Un violento choque en la Patagonia argentina, destino habitual para miles de vecinos del Biobío, enciende las alertas sobre los peligros de la conducción invernal en la cordillera, una realidad que nos toca de cerca a través del Paso Pichachén.
CABRERO.- La noticia llega desde el otro lado de la cordillera, pero su eco resuena con fuerza en las rutas de nuestra provincia del Biobío. Durante las primeras horas de esta madrugada, un hombre lucha por su vida tras un violento accidente en las afueras de San Carlos de Bariloche, un destino turístico que late en el imaginario de miles de chilenos. Según reportó el medio trasandino ‘Diario El Cordillerano’, el siniestro ocurrió cerca de las 6 de la mañana en el kilómetro 19 de la Avenida Bustillo, cuando el conductor de un Renault 12 perdió el control, despistó y se estrelló de frente contra un pino de gran tamaño.
El hecho, que a primera vista parece un suceso lejano, es un crudo recordatorio de los peligros que enfrentan los viajeros que se aventuran por los caminos de montaña, especialmente con la llegada del invierno. Bariloche no es solo un punto en el mapa; para muchos en nuestra zona, es el destino final de un viaje que a menudo comienza en las rutas del Biobío, cruzando por pasos como Pichachén en Antuco o Pino Hachado más al sur. Este accidente, ocurrido en condiciones que se investigan pero que apuntan a las complejidades de la conducción matutina en zonas frías, es un espejo de lo que podría ocurrir en la Cuesta La Zorra o en la subida al Volcán Antuco.
Las estadísticas no mienten y le ponen un marco de urgencia a esta reflexión. Según el último anuario estadístico de la Comisión Nacional de Seguridad de Tránsito (CONASET) de Chile, una parte significativa de los siniestros viales con consecuencias fatales en zonas rurales ocurren por ‘pérdida de control del vehículo’ y posterior choque contra un objeto fijo, como un árbol. Estos eventos se disparan en los meses de invierno, donde la presencia de hielo, escarcha o el temido ‘hielo negro’ en el pavimento reduce drásticamente la adherencia de los neumáticos.
Más allá del drama personal en la Patagonia, este accidente es un crudo recordatorio para las familias de Cabrero, Yumbel y Los Ángeles: la cordillera no perdona y la preparación para cruzarla, sea por Pichachén o Pino Hachado, es una línea delgada entre unas vacaciones soñadas y una tragedia.

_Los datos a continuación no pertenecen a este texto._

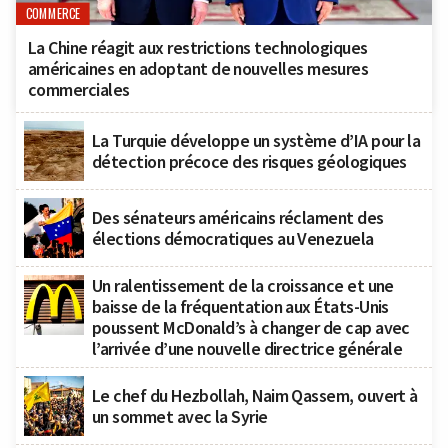
COMMERCE
La Chine réagit aux restrictions technologiques
américaines en adoptant de nouvelles mesures
commerciales
La Turquie développe un système d’IA pour la
détection précoce des risques géologiques
Des sénateurs américains réclament des
élections démocratiques au Venezuela
Un ralentissement de la croissance et une
baisse de la fréquentation aux États-Unis
poussent McDonald’s à changer de cap avec
l’arrivée d’une nouvelle directrice générale
Le chef du Hezbollah, Naim Qassem, ouvert à
un sommet avec la Syrie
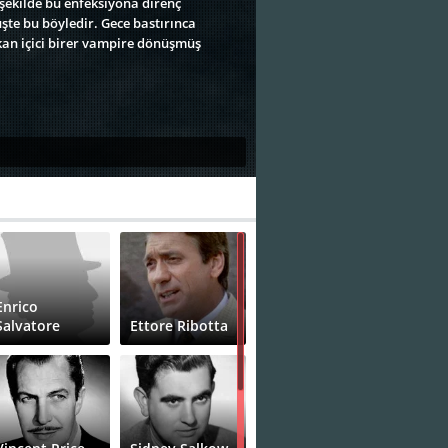
 şekilde bu enfeksiyona direnç
te bu böyledir. Gece bastırınca
an içici birer vampire dönüşmüş
Enrico
Salvatore
Ettore Ribotta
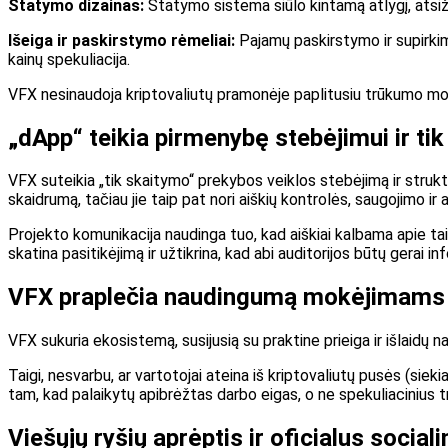
Statymo dizainas:
Statymo sistema siūlo kintamą atlygį, atsižve
Išeiga ir paskirstymo rėmeliai:
Pajamų paskirstymo ir supirkimo
kainų spekuliacija.
VFX nesinaudoja kriptovaliutų pramonėje paplitusiu trūkumo model
„dApp“ teikia pirmenybę stebėjimui ir tik
VFX suteikia „tik skaitymo“ prekybos veiklos stebėjimą ir strukt
skaidrumą, tačiau jie taip pat nori aiškių kontrolės, saugojimo ir
Projekto komunikacija naudinga tuo, kad aiškiai kalbama apie tai
skatina pasitikėjimą ir užtikrina, kad abi auditorijos būtų gerai i
VFX praplečia naudingumą mokėjimams 
VFX sukuria ekosistemą, susijusią su praktine prieiga ir išlaidų 
Taigi, nesvarbu, ar vartotojai ateina iš kriptovaliutų pusės (sie
tam, kad palaikytų apibrėžtas darbo eigas, o ne spekuliacinius t
Viešųjų ryšių aprėptis ir oficialus social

Otro factor que el accidente pone sobre la mesa es la antigüedad del parque automotriz. El vehículo involucrado, un Renault 12, es un modelo que carece de cualquier sistema de seguridad moderno como frenos ABS, control de estabilidad (ESP) o airbags. Si bien es un caso argentino, la realidad no es tan distinta en nuestro país. Informes de la Asociación Nacional Automotriz de Chile (ANAC) han advertido consistentemente sobre el envejecimiento del parque vehicular, con una edad promedio que supera los 10 años. En nuestras propias calles, desde Monte Águila hasta la Ruta 5 Sur, vemos a diario cómo vehículos de avanzada edad, con menor seguridad pasiva y activa, son parte del paisaje vial, aumentando el riesgo de lesiones graves ante un imprevisto.
Mientras los equipos de emergencia argentinos trabajaban en el lugar, la imagen del vehículo destrozado contra el árbol sirve como una lección urgente. Con la temporada de nieve a la vuelta de la esquina y el flujo de turistas preparándose para cruzar los Andes, la recomendación de las autoridades chilenas, como la Unidad de Pasos Fronterizos, es clara: planificar el viaje, revisar el estado mecánico del vehículo, informarse sobre las condiciones climáticas y, sobre todo, conducir con una prudencia que esté a la altura del imponente pero implacable paisaje cordillerano que nos une y nos define.